Guest Columns

Don't drop the ball when the music ends: creating the right discharge plans

Share this content:
Steven Littlehale
Steven Littlehale

In 2013, the OIG released the results of a study titled, “Skilled Nursing Facilities Often Fail to Meet Care Planning and Discharge Planning Requirements.” The study found that in 31% of the Medicare stays reviewed, facilities did not meet one or more requirements for discharge planning and documentation.

Of course, this report is concerning since many of the residents/patients we discharge have significant issues. PointRight found that in 2012, over 2 million people were discharged from the SNF setting to the community. More than half of these people were at high risk for falls, and almost 25% had significant symptoms of dementia. With these risk factors, safe discharges require complex care planning.

To ensure a safe discharge along the healthcare continuum, your interdisciplinary team works together with the resident, his or her family or responsible party, and other providers to plan for their care transition. Effective planning is based on an accurate assessment of the resident's needs. It begins on admission and is formulated and tested during the stay. A care plan pulled together the day of discharge, or even the day before, is usually ineffective.
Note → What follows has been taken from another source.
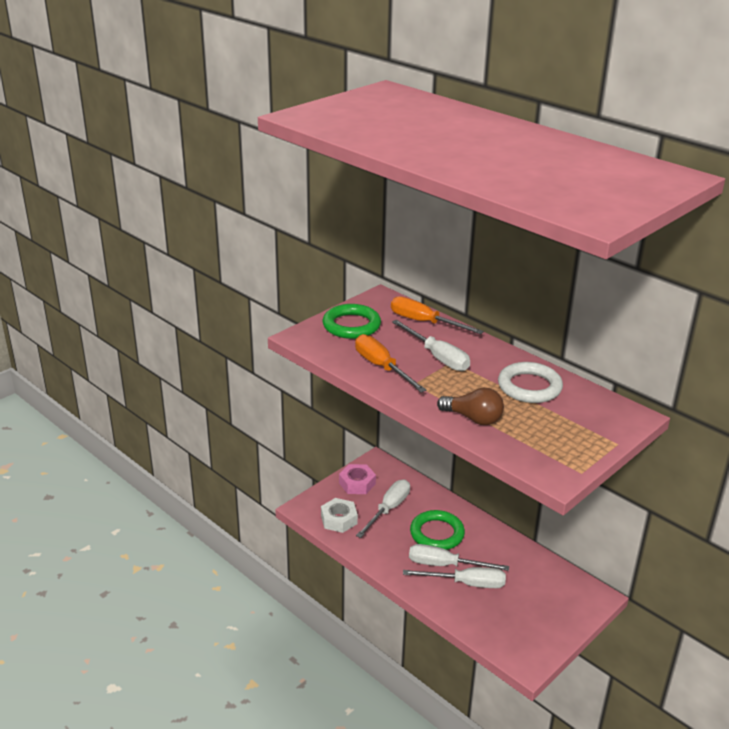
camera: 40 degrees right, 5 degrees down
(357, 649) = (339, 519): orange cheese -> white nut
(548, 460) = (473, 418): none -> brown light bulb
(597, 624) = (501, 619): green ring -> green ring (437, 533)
SNFs without effective discharge planning processes can put their residents at risk, and may be at risk for poor reputation, loss of referrals, regulatory citations, and likely financial penalties in the future. The OIG's recommendations to CMS included regulations related to care planning and discharge planning, increased surveyor scrutiny in these areas, and possibly linking payment to compliance.

CMS agreed with all of these recommendations, which should be motivation enough to make providers sit up and take notice.

So what's the take away from this? A successful discharge is all in the planning and communication. Consider adding some or all of these to your process:

  • Establish resident/patient-centric goals, not facility or payer centric.
  • Use MDS-based predictive analytics to identify areas of risk that go beyond rehospitalization, but may compromise the resident's goals and stall the discharge plan.
  • Conduct data-driven referrals — high risk areas must be mitigated prior to discharge home. Appropriate referrals, education and a “warm handoff” will make for a more successful transition.
  • Leverage the MDS in this process, and consider a QAPI plan if needed. Monitor Section Q; if an active discharge plan is indicated and a referral needed, was it made?

Providing for a safe handoff is the SNF's responsibility. CMS is increasing its scrutiny of this issue, monitoring for non-compliance. The potential for survey and financial penalties exists.  Remember that the efforts you make to meet the standards for discharge planning will pay off in the quality of life of your (former) residents!

Steven Littlehale is a gerontological clinical nurse specialist and former university instructor.